Чердак (Данн) - страница 43

Ненавижу ее – такая страшная со своим хвостом и челкой. Я в туалетном выгородке, боюсь, как бы она не пришла, и она является. «Эй, малышка, тебе ведь известно, что мы каждый день должны принимать душ, нас тут тридцать девок, иначе загнемся от вони. Ты принимала сегодня душ? Я не видела». Принимала, когда вы ходили на обед, хотя на самом деле не принимала, ни сегодня, ни вчера. Ничего этого я не произношу: она страшная и глупая. «Точно? Когда мы торчали в выгородке, от тебя ужасно несло, а все остальные душ принимают регулярно!» Может, от сыра, что нам принесли, – его оставили открытым, я унюхала. «Нет, не от сыра, а ты следи за собой, принимай регулярно душ, иначе протухнешь». Наверное, она права: два дня я потела, как лошадь. Но я на горшке – как она может так говорить, когда я на горшке, спустив трусы, шнуры впились в тело, юбка задрана гораздо выше колен, и я не могу ничего возразить. Мое лицо вспыхнуло, я не выхожу. Вскоре ворота отъезжают в сторону. Сейчас сюда придут. В выгородке только две девушки: Джойс и Голди. Они вместе сидят на полу и наблюдают, как я, пряча глаза, вылезаю из сортира. Я их дико ненавижу, а Голди, хихикая, шепчет: «Это все-таки был сыр».

Под ступеньками муравейник, существа такие крошечные, что я боюсь наступить на них даже в очках и на цыпочках хожу по цементу до того выдающегося дня, когда ничего не случилось, и часы обратились в собственное прошлое, превращаясь в особенную зелень молодого деревца на фоне особенной синевы неба. Минутой позднее появляется удивительное розовое облако, а небо такое же синее, и зелень такая же зеленая, и розовое на синем никогда не повторится, жди хоть тысячу летних дней. Не повторится суета на ступенях и в трещинах на дорожке, и я топчу и растираю маленьких существ без жалости, они вопят – я слышу, как они вопят, и меня больше не тревожит, что я их убиваю.

Мужчины питаться в кухню не ходят. Еду везут на тележках и подают тарелки в дверное окно. Привилегированные заключенные работают в кухне и внизу в конторе уборщиками. Когда я поступила сюда из Индепенденса, нас выстроили перед заграждением – в салатовых коридорах люди в «дангери» и белых рубашках, ведра и тряпки, будто женские волосы.
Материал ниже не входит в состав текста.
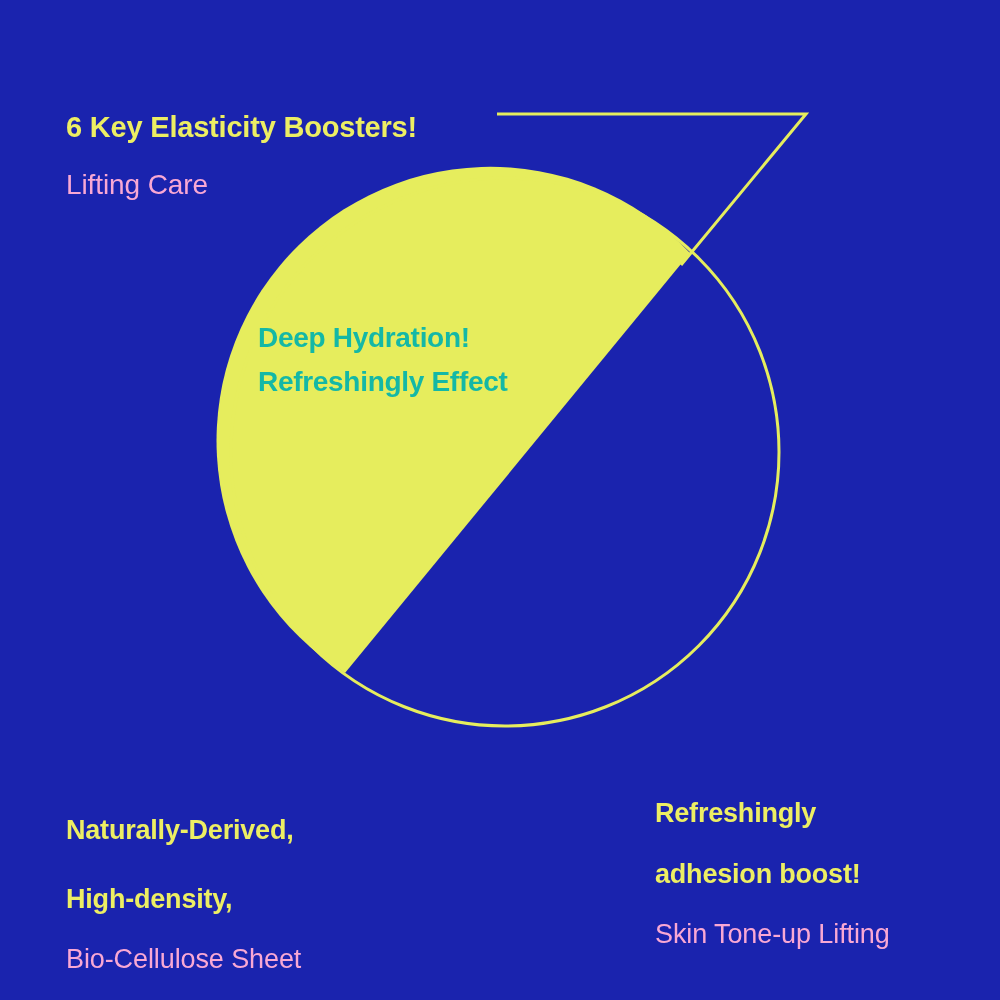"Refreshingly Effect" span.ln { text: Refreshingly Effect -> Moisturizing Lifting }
Он был высок и черен, бицепсы с розовыми прожилками поперек пореза; я прильнула к нему, но он расправил мне пальцы, макнул в чернильную подушечку, оттиснул на бумаге и ушел – ни глаз, ни зубов.
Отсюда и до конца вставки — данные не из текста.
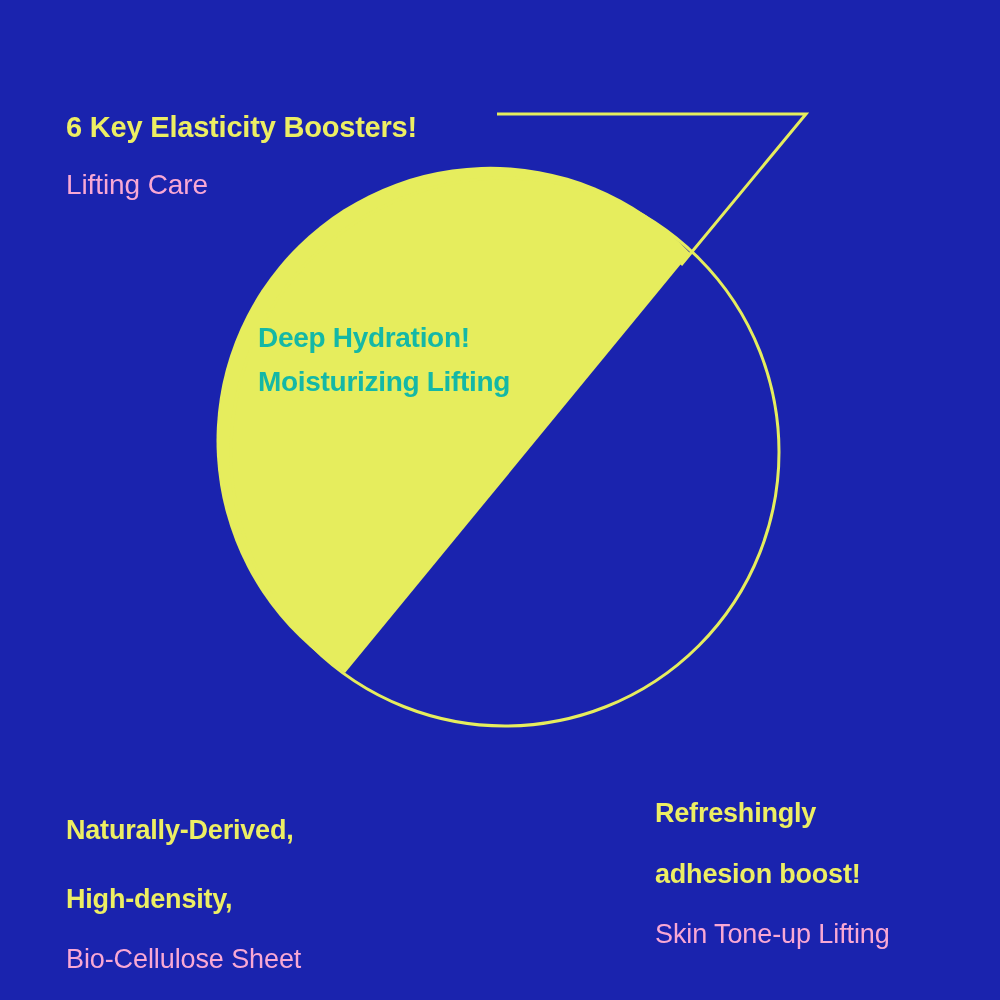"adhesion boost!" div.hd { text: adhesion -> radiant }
Синюю форму здесь не носят. Шериф одевается в рыжевато-коричневую саржу, повязывает коричневый галстук, застегивает кожаный коричневый ремень с кобурой, водружает кремовую ковбойскую шляпу с коричневым кожаным бантом – со звездами, а не со щитами, – вместо ботинок сапоги. Его огромный живот перевешивается через ремень, в стыки ткани рубашки вшиты крохотные стрелки. Когда шериф поворачивается к нам спиной, то кажется шире троих мужиков, зад плоский до самой шеи, брюки с коричневой каймой на каждой ноге. Дежурит старый черномазый – типичный образ всех доверенных, кому обломилось трудиться в кухне, – там все угольки, здесь побелеть не получится. Джонсонсонскухни – так его зовут. Во время еды он стоит рядом с Роуз, и его коричневый череп сияет сквозь седую бахрому. Доброе старое лицо растекается вокруг носа в виде шпателя. Сигареты и конфеты, потому что он думает, будто она его дочь, или что она красива, или потому что три года назад умерла его жена, или потому что все уроды. Она курит наверху «Кэмел» и смеется над ним.